Francis, Catechist in Action | Fr. James V.
Schall, SJ | CWR
Thoughts on the Holy Father's recent address about "one of the most beautiful educational adventures"
“If a needy person requires medicine or other help during prayer time, do whatever has to be done with peace of mind. Offer the deed to God as your prayer. Do not become upset or feel guilty because you interrupted your prayer to serve the poor. God is not neglected if you leave him for such service. One of God’s works is merely interrupted so another can be carried out.”
— St. Vincent de Paul, (d. 1660), Letter #2546.
“Even if at times it (catechetical teaching) can be difficult, if it is so much work, if it presses upon us and we do not see the results we wish, still to educate in the faith is beautiful! The faith is perhaps the most beautiful heritage that we can give because it makes you grow. To help children, boys and girls, young men, women, and adults to know and to love the Lord ever more is one of the most beautiful educational adventures, for it comprises the Church!”
— Pope Francis, Address to International Catechetical Congress, September 27, 2013.

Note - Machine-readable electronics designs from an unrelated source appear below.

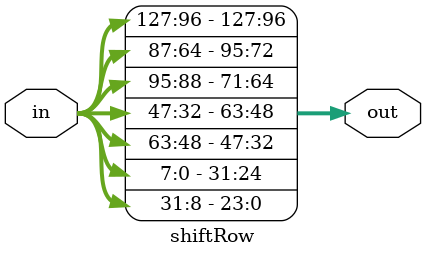
<source format=v>
`timescale 1ns / 1ps
module shiftRow(
    input [127:0] in,
    output [127:0] out
    );
assign out[127:120]=in[127:120];
assign out[119:112]=in[119:112];
assign out[111:104]=in[111:104];
assign out[103:96]=in[103:96];

assign out[95:88]=in[87:80];
assign out[87:80]=in[79:72];
assign out[79:72]=in[71:64];
assign out[71:64]=in[95:88];

assign out[63:56]=in[47:40];
assign out[55:48]=in[39:32];
assign out[47:40]=in[63:56];
assign out[39:32]=in[55:48];

assign out[31:24]=in[7:0];
assign out[23:16]=in[31:24];
assign out[15:08]=in[23:16];
assign out[7:0]=in[15:08];



endmodule

</source>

“Old Jesuits,” Pope Francis explained to the Catechetical Congress in the Paul VI Audience Hall in the Vatican, this past Friday, always divide their talks “into three parts.” In fact, practically everything I have read of Pope Francis divides into three parts, like Caesar’s Gaul. This discourse to the catechists is no exception. In his recent interview with the Jesuit editor, the Pope also recalled the famous Jesuit advice to learn to “contemplate in action.” Though he does not neglect times of prayer and solitude, as we see in this discourse, still Pope Francis seems, like St. Vincent de Paul, to be a man eager for action, for getting things moving.
In his exhortation to the catechists, Pope Francis continues his almost relentless attack on those who think that an office or a status is sufficient. Just to have the name or diploma of being a catechist (or a professor, or a vicar, or a bishop) is not enough. “To be a catechist is a vocation.” What really counts is our personal “testimony,” not our titles. This witness is what people watch for. Francis cites Benedict XVI: “The Church does not increase by proselytism but by attraction,” by the attraction of those lives that live the faith. “To be a catechist means to give testimony to the faith.” Francis also cites Francis of Assisi who told his brothers: “Preach, always preach the Gospel, and, if necessary, also with words.” That is, our best “preaching” is not with words but with the witness of our lives. People see the Gospel first in the way we live. That is where they “read” the Gospel.
Obviously, Francis puts a great responsibility on every one who has the faith—the responsibility of passing it on. To be a catechist requires love, always one that is “stronger.” This love comes from Christ. It is a “gift.” We do not concoct it by ourselves. If we think we can, we depart from the love that Christ gives to us. “What does it mean to be a catechist?” the Pope asks. What does it mean for you, “even for me?”
First of all, to go forth from Christ means to be “familiar” with Him.